Обыденная на первый взгляд ситуация, которую представляет художник, на другом уровне оказывается аллюзией на сексуальность. В тени церкви старик показывает молодой женщине живого петуха, которого он, видимо, хочет продать (рядом с ним лежит мертвый заяц, за ним – индейка, в корзине – неощипанная тушка гуся). Справа от обеих фигур видна часть канала. Эта картина отвечает требованиям принципа двусмысленности 17 века, который применялся и в эмблематической литературе, и квинтэссенцию нужно искать во «втором» слое. Если «первый» слой показывает изображение повседневного события, то «второй» слой не имеет ничего общего с этой «реальностью».

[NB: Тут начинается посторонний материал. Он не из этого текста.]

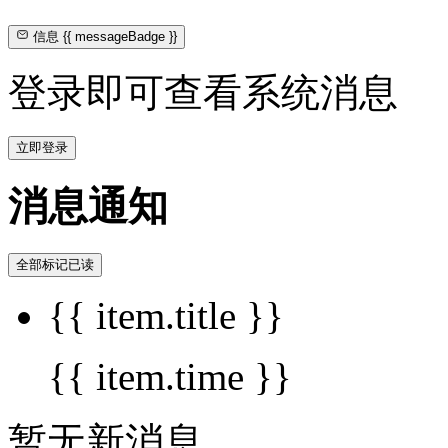
信息
{{ messageBadge }}
登录即可查看系统消息
立即登录
消息通知
全部标记已读
{{ item.title }}
{{ item.time }}
暂无新消息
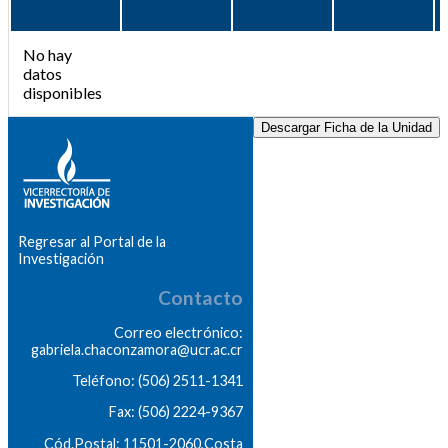
No hay
datos
disponibles
Descargar Ficha de la Unidad
Regresar al Portal de la
Investigación
Contacto
Correo electrónico:
gabriela.chaconzamora@ucr.ac.cr
Teléfono: (506) 2511-1341
Fax: (506) 2224-9367
Cód.Postal: 11501-2060,Costa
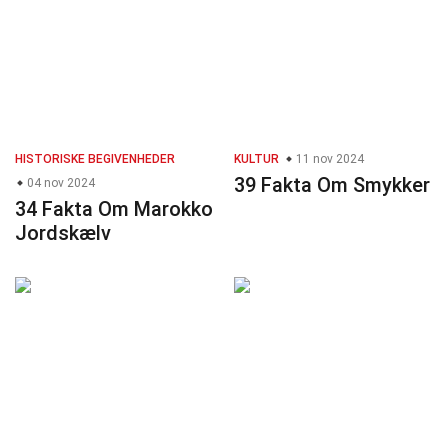
HISTORISKE BEGIVENHEDER
KULTUR
11 nov 2024
39 Fakta Om Smykker
04 nov 2024
34 Fakta Om Marokko
Jordskælv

Слова vogel (птица) и vogelaer (птицелов) в 17 веке эвфемизмы «мужской член» и «блудник» или «сводня». Глагол «vogelen» (наблюдение за птицами) в значении совокупления был распространен в народном языке уже с начала 16 века.
Однозначна в этом отношении информация, предоставленная непристойной гравюрой Гиллиса ван Брина, на которой, скорее всего, основана картина Метсю.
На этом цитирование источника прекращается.